(Dataset entries)

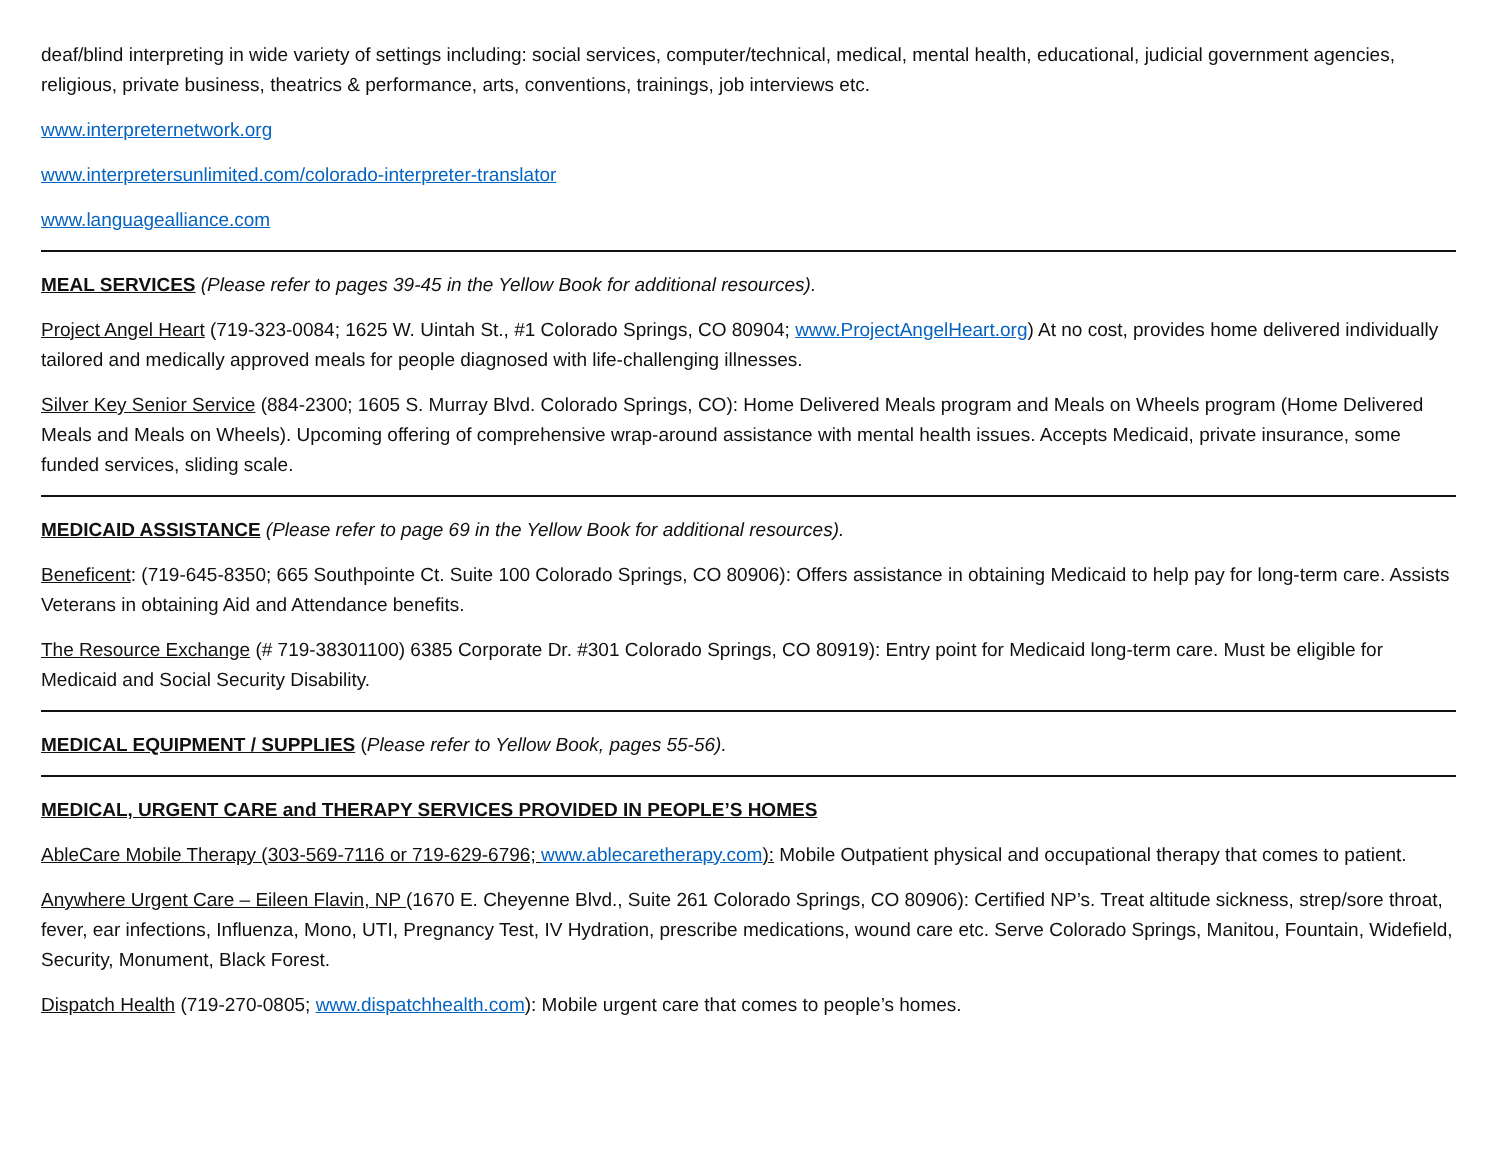deaf/blind interpreting in wide variety of settings including: social services, computer/technical, medical, mental health, educational, judicial government agencies, religious, private business, theatrics & performance, arts, conventions, trainings, job interviews etc.
www.interpreternetwork.org
www.interpretersunlimited.com/colorado-interpreter-translator
www.languagealliance.com
MEAL SERVICES (Please refer to pages 39-45 in the Yellow Book for additional resources).
Project Angel Heart (719-323-0084; 1625 W. Uintah St., #1 Colorado Springs, CO 80904; www.ProjectAngelHeart.org) At no cost, provides home delivered individually tailored and medically approved meals for people diagnosed with life-challenging illnesses.
Silver Key Senior Service (884-2300; 1605 S. Murray Blvd. Colorado Springs, CO): Home Delivered Meals program and Meals on Wheels program (Home Delivered Meals and Meals on Wheels). Upcoming offering of comprehensive wrap-around assistance with mental health issues. Accepts Medicaid, private insurance, some funded services, sliding scale.
MEDICAID ASSISTANCE (Please refer to page 69 in the Yellow Book for additional resources).
Beneficent: (719-645-8350; 665 Southpointe Ct. Suite 100 Colorado Springs, CO 80906): Offers assistance in obtaining Medicaid to help pay for long-term care. Assists Veterans in obtaining Aid and Attendance benefits.
The Resource Exchange (# 719-38301100) 6385 Corporate Dr. #301 Colorado Springs, CO 80919): Entry point for Medicaid long-term care. Must be eligible for Medicaid and Social Security Disability.
MEDICAL EQUIPMENT / SUPPLIES (Please refer to Yellow Book, pages 55-56).
MEDICAL, URGENT CARE and THERAPY SERVICES PROVIDED IN PEOPLE’S HOMES
AbleCare Mobile Therapy (303-569-7116 or 719-629-6796; www.ablecaretherapy.com): Mobile Outpatient physical and occupational therapy that comes to patient.
Anywhere Urgent Care – Eileen Flavin, NP (1670 E. Cheyenne Blvd., Suite 261 Colorado Springs, CO 80906): Certified NP’s. Treat altitude sickness, strep/sore throat, fever, ear infections, Influenza, Mono, UTI, Pregnancy Test, IV Hydration, prescribe medications, wound care etc. Serve Colorado Springs, Manitou, Fountain, Widefield, Security, Monument, Black Forest.
Dispatch Health (719-270-0805; www.dispatchhealth.com): Mobile urgent care that comes to people’s homes.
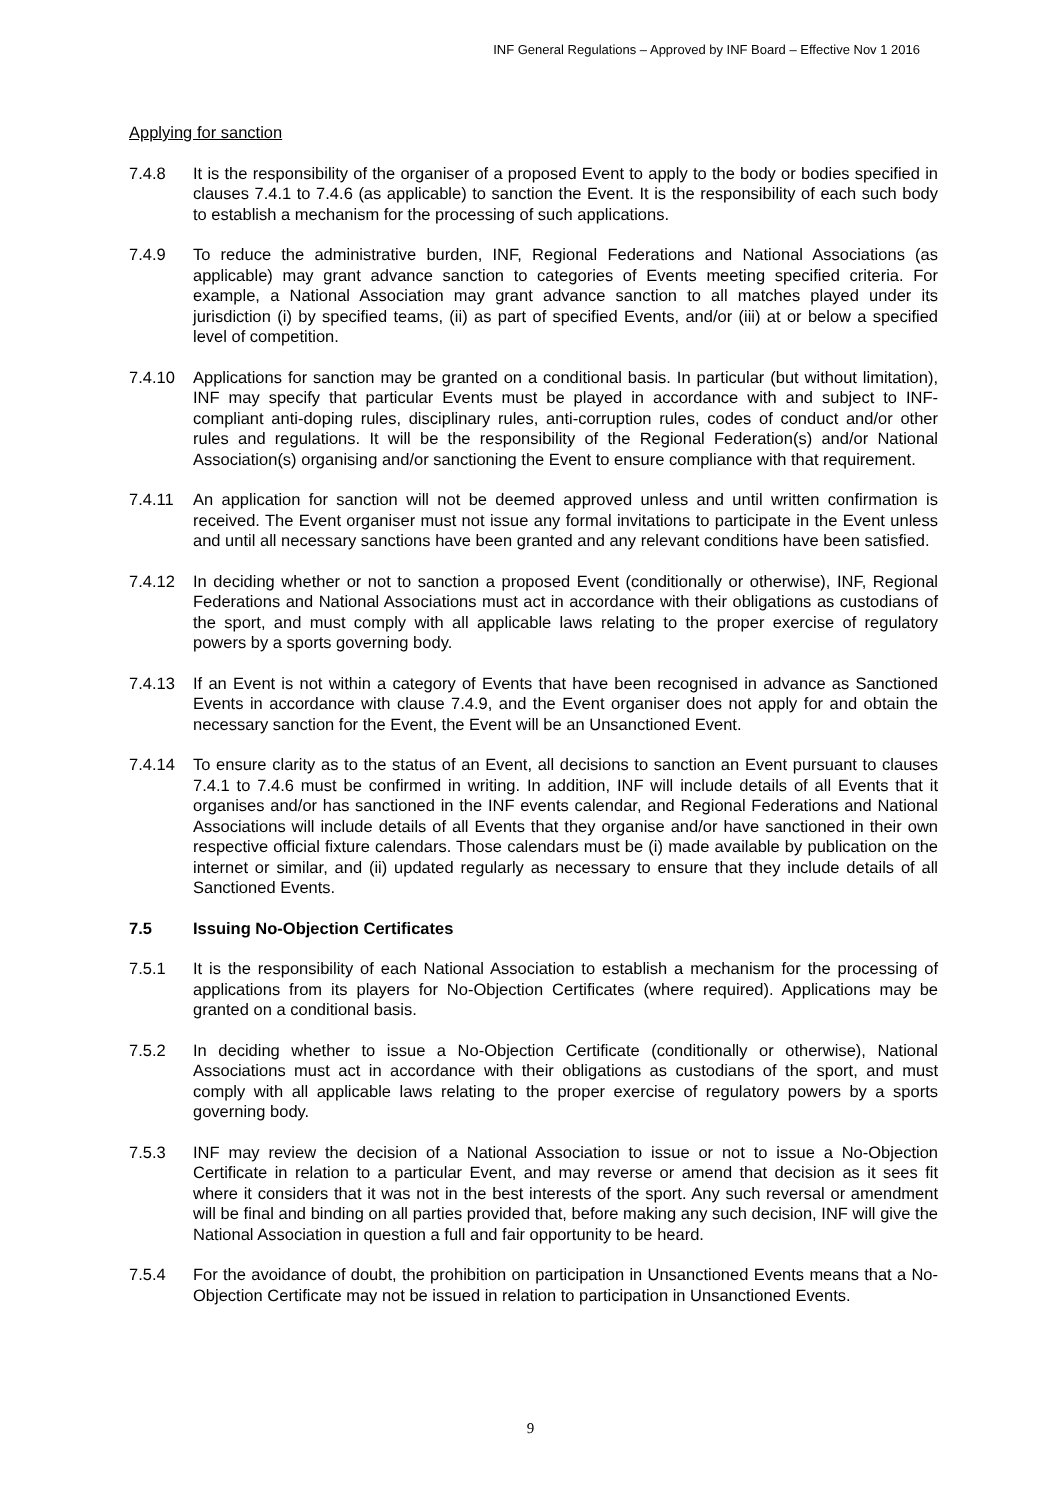INF General Regulations – Approved by INF Board – Effective Nov 1 2016
Applying for sanction
7.4.8 It is the responsibility of the organiser of a proposed Event to apply to the body or bodies specified in clauses 7.4.1 to 7.4.6 (as applicable) to sanction the Event. It is the responsibility of each such body to establish a mechanism for the processing of such applications.
7.4.9 To reduce the administrative burden, INF, Regional Federations and National Associations (as applicable) may grant advance sanction to categories of Events meeting specified criteria. For example, a National Association may grant advance sanction to all matches played under its jurisdiction (i) by specified teams, (ii) as part of specified Events, and/or (iii) at or below a specified level of competition.
7.4.10 Applications for sanction may be granted on a conditional basis. In particular (but without limitation), INF may specify that particular Events must be played in accordance with and subject to INF-compliant anti-doping rules, disciplinary rules, anti-corruption rules, codes of conduct and/or other rules and regulations. It will be the responsibility of the Regional Federation(s) and/or National Association(s) organising and/or sanctioning the Event to ensure compliance with that requirement.
7.4.11 An application for sanction will not be deemed approved unless and until written confirmation is received. The Event organiser must not issue any formal invitations to participate in the Event unless and until all necessary sanctions have been granted and any relevant conditions have been satisfied.
7.4.12 In deciding whether or not to sanction a proposed Event (conditionally or otherwise), INF, Regional Federations and National Associations must act in accordance with their obligations as custodians of the sport, and must comply with all applicable laws relating to the proper exercise of regulatory powers by a sports governing body.
7.4.13 If an Event is not within a category of Events that have been recognised in advance as Sanctioned Events in accordance with clause 7.4.9, and the Event organiser does not apply for and obtain the necessary sanction for the Event, the Event will be an Unsanctioned Event.
7.4.14 To ensure clarity as to the status of an Event, all decisions to sanction an Event pursuant to clauses 7.4.1 to 7.4.6 must be confirmed in writing. In addition, INF will include details of all Events that it organises and/or has sanctioned in the INF events calendar, and Regional Federations and National Associations will include details of all Events that they organise and/or have sanctioned in their own respective official fixture calendars. Those calendars must be (i) made available by publication on the internet or similar, and (ii) updated regularly as necessary to ensure that they include details of all Sanctioned Events.
7.5 Issuing No-Objection Certificates
7.5.1 It is the responsibility of each National Association to establish a mechanism for the processing of applications from its players for No-Objection Certificates (where required). Applications may be granted on a conditional basis.
7.5.2 In deciding whether to issue a No-Objection Certificate (conditionally or otherwise), National Associations must act in accordance with their obligations as custodians of the sport, and must comply with all applicable laws relating to the proper exercise of regulatory powers by a sports governing body.
7.5.3 INF may review the decision of a National Association to issue or not to issue a No-Objection Certificate in relation to a particular Event, and may reverse or amend that decision as it sees fit where it considers that it was not in the best interests of the sport. Any such reversal or amendment will be final and binding on all parties provided that, before making any such decision, INF will give the National Association in question a full and fair opportunity to be heard.
7.5.4 For the avoidance of doubt, the prohibition on participation in Unsanctioned Events means that a No-Objection Certificate may not be issued in relation to participation in Unsanctioned Events.
9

▶ TASK STATEMENT: Set down, exactly as they stand above, the lines starting with the line with "www.languagealliance.com" and going on through the line with "MEDICAL, URGENT CARE", and no others.

▶ EXPECTED OUTPUT:
www.languagealliance.com
MEAL SERVICES (Please refer to pages 39-45 in the Yellow Book for additional resources).
Project Angel Heart (719-323-0084; 1625 W. Uintah St., #1 Colorado Springs, CO 80904; www.ProjectAngelHeart.org) At no cost, provides home delivered individually tailored and medically approved meals for people diagnosed with life-challenging illnesses.
Silver Key Senior Service (884-2300; 1605 S. Murray Blvd. Colorado Springs, CO): Home Delivered Meals program and Meals on Wheels program (Home Delivered Meals and Meals on Wheels). Upcoming offering of comprehensive wrap-around assistance with mental health issues. Accepts Medicaid, private insurance, some funded services, sliding scale.
MEDICAID ASSISTANCE (Please refer to page 69 in the Yellow Book for additional resources).
Beneficent: (719-645-8350; 665 Southpointe Ct. Suite 100 Colorado Springs, CO 80906): Offers assistance in obtaining Medicaid to help pay for long-term care. Assists Veterans in obtaining Aid and Attendance benefits.
The Resource Exchange (# 719-38301100) 6385 Corporate Dr. #301 Colorado Springs, CO 80919): Entry point for Medicaid long-term care. Must be eligible for Medicaid and Social Security Disability.
MEDICAL EQUIPMENT / SUPPLIES (Please refer to Yellow Book, pages 55-56).
MEDICAL, URGENT CARE and THERAPY SERVICES PROVIDED IN PEOPLE’S HOMES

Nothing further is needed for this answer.